## Page excerpt
Although our detailed investigation about the role of input parameters on plan quality in inverse planning was performed only in one selected case, the results were validated in a relatively large patient cohort of forty-two cases. Our data showed that inverse planning performs better than forward planning regarding dosimetric parameters of target and OARs. In interstitial breast implants, a large number of dwell positions are in the target volume, which probably contributes to the efficacy of optimization algorithm. In other treatment sites such as cervix or head and neck, much less dwell positions are used, and the advantages of inverse planning may not be so evident. Though quantitative data about planning time was not given here, we noted that inverse planning requires considerably less amount of time than forward planning. This is another point for implementing inverse planning in clinical practice.

## Available data
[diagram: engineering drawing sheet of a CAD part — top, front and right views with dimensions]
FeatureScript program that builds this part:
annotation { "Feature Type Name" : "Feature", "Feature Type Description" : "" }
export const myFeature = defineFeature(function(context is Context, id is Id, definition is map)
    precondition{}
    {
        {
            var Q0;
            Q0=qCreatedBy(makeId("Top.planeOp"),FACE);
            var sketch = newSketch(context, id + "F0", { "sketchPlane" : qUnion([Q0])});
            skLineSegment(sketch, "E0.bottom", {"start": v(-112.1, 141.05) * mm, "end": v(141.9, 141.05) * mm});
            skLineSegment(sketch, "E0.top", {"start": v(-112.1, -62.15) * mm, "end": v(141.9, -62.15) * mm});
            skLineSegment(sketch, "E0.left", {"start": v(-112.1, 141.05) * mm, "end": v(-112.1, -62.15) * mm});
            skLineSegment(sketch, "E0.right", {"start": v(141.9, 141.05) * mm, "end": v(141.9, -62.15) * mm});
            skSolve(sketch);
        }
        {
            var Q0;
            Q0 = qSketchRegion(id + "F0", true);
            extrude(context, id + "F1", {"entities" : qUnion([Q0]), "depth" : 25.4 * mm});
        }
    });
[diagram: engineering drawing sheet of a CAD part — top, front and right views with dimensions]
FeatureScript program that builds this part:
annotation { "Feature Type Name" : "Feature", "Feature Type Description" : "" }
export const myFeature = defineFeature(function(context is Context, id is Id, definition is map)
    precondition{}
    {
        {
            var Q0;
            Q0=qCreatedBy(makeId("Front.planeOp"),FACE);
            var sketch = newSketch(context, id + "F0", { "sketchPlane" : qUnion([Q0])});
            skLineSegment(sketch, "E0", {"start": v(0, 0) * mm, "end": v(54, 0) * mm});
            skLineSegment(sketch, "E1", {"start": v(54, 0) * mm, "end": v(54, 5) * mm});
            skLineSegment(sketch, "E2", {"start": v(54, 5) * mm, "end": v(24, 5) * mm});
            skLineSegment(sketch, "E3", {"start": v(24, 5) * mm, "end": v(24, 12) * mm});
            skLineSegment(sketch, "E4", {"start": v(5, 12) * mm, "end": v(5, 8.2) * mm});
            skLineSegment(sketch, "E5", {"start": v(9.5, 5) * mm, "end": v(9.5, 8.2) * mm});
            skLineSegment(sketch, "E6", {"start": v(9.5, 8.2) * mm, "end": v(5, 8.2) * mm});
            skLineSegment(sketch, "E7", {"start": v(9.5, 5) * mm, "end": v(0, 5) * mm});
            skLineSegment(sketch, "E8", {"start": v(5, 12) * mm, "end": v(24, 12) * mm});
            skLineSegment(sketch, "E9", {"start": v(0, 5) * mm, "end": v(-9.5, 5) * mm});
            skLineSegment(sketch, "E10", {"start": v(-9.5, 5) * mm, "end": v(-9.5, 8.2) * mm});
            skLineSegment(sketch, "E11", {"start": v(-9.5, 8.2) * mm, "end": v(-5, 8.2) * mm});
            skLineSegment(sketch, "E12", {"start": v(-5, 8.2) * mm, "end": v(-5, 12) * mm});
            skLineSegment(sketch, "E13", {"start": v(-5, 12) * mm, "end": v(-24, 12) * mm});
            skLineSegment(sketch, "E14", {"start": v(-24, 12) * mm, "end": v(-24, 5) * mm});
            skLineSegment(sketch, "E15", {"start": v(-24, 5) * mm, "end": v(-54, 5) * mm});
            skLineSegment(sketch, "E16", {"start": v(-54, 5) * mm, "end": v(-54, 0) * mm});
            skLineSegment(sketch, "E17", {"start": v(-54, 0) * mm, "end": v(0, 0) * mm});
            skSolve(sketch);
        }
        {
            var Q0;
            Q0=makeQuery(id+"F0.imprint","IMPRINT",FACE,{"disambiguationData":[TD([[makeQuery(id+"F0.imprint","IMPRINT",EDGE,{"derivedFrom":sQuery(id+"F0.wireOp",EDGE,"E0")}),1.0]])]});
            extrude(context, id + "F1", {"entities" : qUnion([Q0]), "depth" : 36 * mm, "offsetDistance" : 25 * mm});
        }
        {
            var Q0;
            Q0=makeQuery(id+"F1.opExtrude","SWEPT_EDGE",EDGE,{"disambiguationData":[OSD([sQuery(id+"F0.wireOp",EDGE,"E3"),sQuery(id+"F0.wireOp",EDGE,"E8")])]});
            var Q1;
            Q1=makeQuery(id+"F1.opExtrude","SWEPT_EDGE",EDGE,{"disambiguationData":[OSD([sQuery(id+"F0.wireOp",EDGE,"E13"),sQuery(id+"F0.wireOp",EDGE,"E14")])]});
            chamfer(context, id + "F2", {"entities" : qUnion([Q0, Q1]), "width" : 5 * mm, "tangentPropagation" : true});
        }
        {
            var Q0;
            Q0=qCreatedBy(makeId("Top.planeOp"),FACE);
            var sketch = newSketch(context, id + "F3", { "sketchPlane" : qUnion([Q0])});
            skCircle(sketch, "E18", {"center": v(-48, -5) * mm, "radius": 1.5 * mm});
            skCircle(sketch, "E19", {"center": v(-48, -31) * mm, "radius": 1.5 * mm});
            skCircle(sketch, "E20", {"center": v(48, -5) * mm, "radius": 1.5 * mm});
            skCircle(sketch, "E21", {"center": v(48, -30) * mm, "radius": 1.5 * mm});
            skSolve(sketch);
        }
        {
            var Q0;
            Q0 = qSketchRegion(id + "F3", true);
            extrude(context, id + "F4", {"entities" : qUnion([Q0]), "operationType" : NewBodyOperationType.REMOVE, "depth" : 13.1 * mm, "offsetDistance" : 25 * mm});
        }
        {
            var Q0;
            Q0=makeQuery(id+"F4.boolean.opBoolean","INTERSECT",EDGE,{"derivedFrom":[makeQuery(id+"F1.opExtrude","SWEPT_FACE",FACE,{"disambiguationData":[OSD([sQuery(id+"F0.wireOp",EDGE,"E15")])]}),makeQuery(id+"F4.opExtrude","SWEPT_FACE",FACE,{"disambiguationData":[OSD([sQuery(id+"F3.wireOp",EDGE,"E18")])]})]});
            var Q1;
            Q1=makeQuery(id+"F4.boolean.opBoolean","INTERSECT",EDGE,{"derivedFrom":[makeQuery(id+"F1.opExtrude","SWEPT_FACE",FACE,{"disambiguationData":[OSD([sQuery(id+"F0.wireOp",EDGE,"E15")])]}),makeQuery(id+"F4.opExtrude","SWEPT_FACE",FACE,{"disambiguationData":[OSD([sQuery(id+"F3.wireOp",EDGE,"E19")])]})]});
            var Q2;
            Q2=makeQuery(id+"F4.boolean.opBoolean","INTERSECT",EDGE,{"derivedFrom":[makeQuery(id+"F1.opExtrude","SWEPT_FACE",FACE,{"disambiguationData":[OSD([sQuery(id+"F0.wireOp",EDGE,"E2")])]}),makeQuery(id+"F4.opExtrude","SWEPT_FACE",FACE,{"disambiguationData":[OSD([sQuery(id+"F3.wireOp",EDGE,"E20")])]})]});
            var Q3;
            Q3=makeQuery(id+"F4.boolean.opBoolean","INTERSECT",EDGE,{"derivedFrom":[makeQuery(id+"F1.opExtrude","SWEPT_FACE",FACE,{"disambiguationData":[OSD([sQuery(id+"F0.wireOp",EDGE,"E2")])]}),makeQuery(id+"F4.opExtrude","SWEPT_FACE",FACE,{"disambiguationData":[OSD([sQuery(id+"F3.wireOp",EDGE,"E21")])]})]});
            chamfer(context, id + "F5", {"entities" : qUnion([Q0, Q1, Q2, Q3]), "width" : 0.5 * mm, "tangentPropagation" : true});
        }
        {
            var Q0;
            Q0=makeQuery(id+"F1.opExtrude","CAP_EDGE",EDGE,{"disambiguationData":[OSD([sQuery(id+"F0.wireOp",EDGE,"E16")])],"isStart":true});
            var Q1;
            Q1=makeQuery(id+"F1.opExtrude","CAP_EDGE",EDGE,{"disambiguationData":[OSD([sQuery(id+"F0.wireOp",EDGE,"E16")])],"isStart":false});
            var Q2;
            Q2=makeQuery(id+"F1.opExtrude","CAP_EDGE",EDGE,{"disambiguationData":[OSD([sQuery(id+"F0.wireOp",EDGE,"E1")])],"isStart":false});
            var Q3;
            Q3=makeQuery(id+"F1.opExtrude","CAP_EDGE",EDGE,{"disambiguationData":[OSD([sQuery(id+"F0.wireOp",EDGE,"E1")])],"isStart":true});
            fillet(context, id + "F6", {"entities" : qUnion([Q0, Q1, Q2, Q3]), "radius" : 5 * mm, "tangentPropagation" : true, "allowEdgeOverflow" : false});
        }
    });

## Exercise requirements
1 - According to the passage on inverse planning, how many cases were used to validate the results?
2 - For each statement, say whether it agrees with the passage on inverse planning, and quote the deciding words: (a) The detailed investigation of input parameters covered many cases. (b) In interstitial breast implants, a large number of dwell positions are in the target volume. (c) The passage reports quantitative data on planning time.
3 - Write the next part of the passage comparing inverse and forward planning, starting after its final sentence.

## Expected outputs
1 - Forty-two cases.

2 -
(a) No: "was performed only in one selected case"
(b) Yes: "In interstitial breast implants, a large number of dwell positions are in the target volume"
(c) No: "quantitative data about planning time was not given here"

3 -
Conclusions
Prerequisite for effective use of inverse planning algorithm in interstitial breast BT is the determination of proper input parameters for optimization. Having found those presets, the optimization procedure is fast and practically always resulting in more superior dose distribution, when compared with forward planning. This statement was verified by comparing the data of patients’ dosimetry obtained by the two optimization methods. Our results clearly show that inverse planning is superior to forward planning, since at the same target coverage, all dosimetric parameters for any OAR, except only for contralateral lung, were more favorable with inverse planning, and in most cases, the differences were statistical significant. Furthermore, more homogeneous and more conformal dose distributions developed after inverse planning. Based on our results, the introduction of inverse planning into routine clinical practice is recommended in interstitial HDR breast brachytherapy.